Yeni Üyelik
8.
Bölüm

8. Bölüm

@sabahattinali

Sükûtu ilk bozan ben oldum: “Demek bir anneniz var?”

“Sizin gibi!”

Manasız bir şey sormuş gibi sıkıldım. O bunu fark ederek sözü değiştirdi: “Sizi burada ilk defa görüyorum!”

“Evet, böyle yerlere hiç gelmemiştim... Yalnız bu akşam...”

“Bu akşam?”

Bütün cesaretimi toplayarak, “Sizin arkanızdan geldim” dedim.

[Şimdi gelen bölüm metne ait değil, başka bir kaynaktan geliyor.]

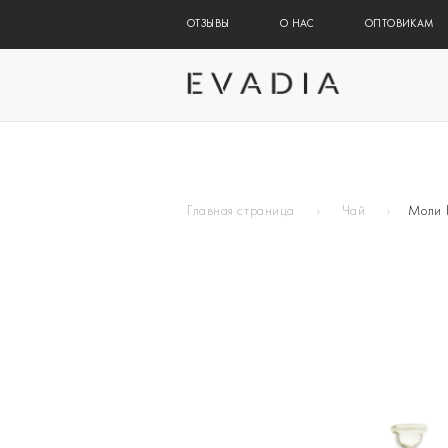
ОТЗЫВЫ
О НАС
ОПТОВИКАМ
Главная страница
Чай
Моли 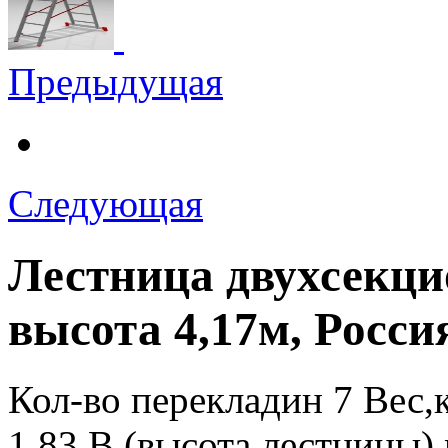
Предыдущая
Следующая
Лестница двухсекци
высота 4,17м, Рос
Кол-во перекладин 7 Вес,кг
1,83 В (высота лестницы),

Biraz şaşırdı… “Kapıya kadar peşimden gelen siz miydiniz?”

“Evet. Demek farkına vardınız.”

“Tabii... Bir kadın böyle şeylerin farkına varmaz olur mu?”

“Fakat arkanıza bakmadınız!”

“Hiçbir zaman dönüp bakmam...” Bir müddet sustu. Bir şeyler düşündü, sonra çapkınca bir gülüşle, “Bu da benim bir nevi eğlencemdir” dedi. “Sokakta birisinin arkamdan geldiğini hissettim mi bütün tecessüsümü yenerek, başımı çevirmemekte ısrar ederim ve bu sırada kafamdan birçok ihtimaller geçiririm: Peşimdeki genç olabilir, ihtiyar ve çökmüş bir kadın avcısı olabilir, zengin bir prens, fakir bir talebe, hatta sarhoş bir serseri de olabilir. Adımlarının çıkardığı sesten kim olduğunu tayin etmeye çalışırım ve bu şekilde, nasıl geldiğimi anlamadan yol bitiverir... Demek bu akşam sizdiniz ha? Halbuki ben mütereddit adımlarınızdan yaşlı ve evli bir adam zannetmiştim.” Birdenbire gözlerimin içine bakarak, “Yolumu mu beklediniz?” dedi.

“Evet.”

“Bu akşam da aynı yerden geçeceğimi nasıl tahmin ettiniz? Burada çalıştığımı biliyor muydunuz?”

“Hayır, fakat ne bileyim... belki, dedim... Hatta belki de demedim, farkında olmadan aynı saatte kendimi orada buldum... Sonra, siz geçerken, beni görürsünüz diye korkumdan bir kapı aralığına saklandım.”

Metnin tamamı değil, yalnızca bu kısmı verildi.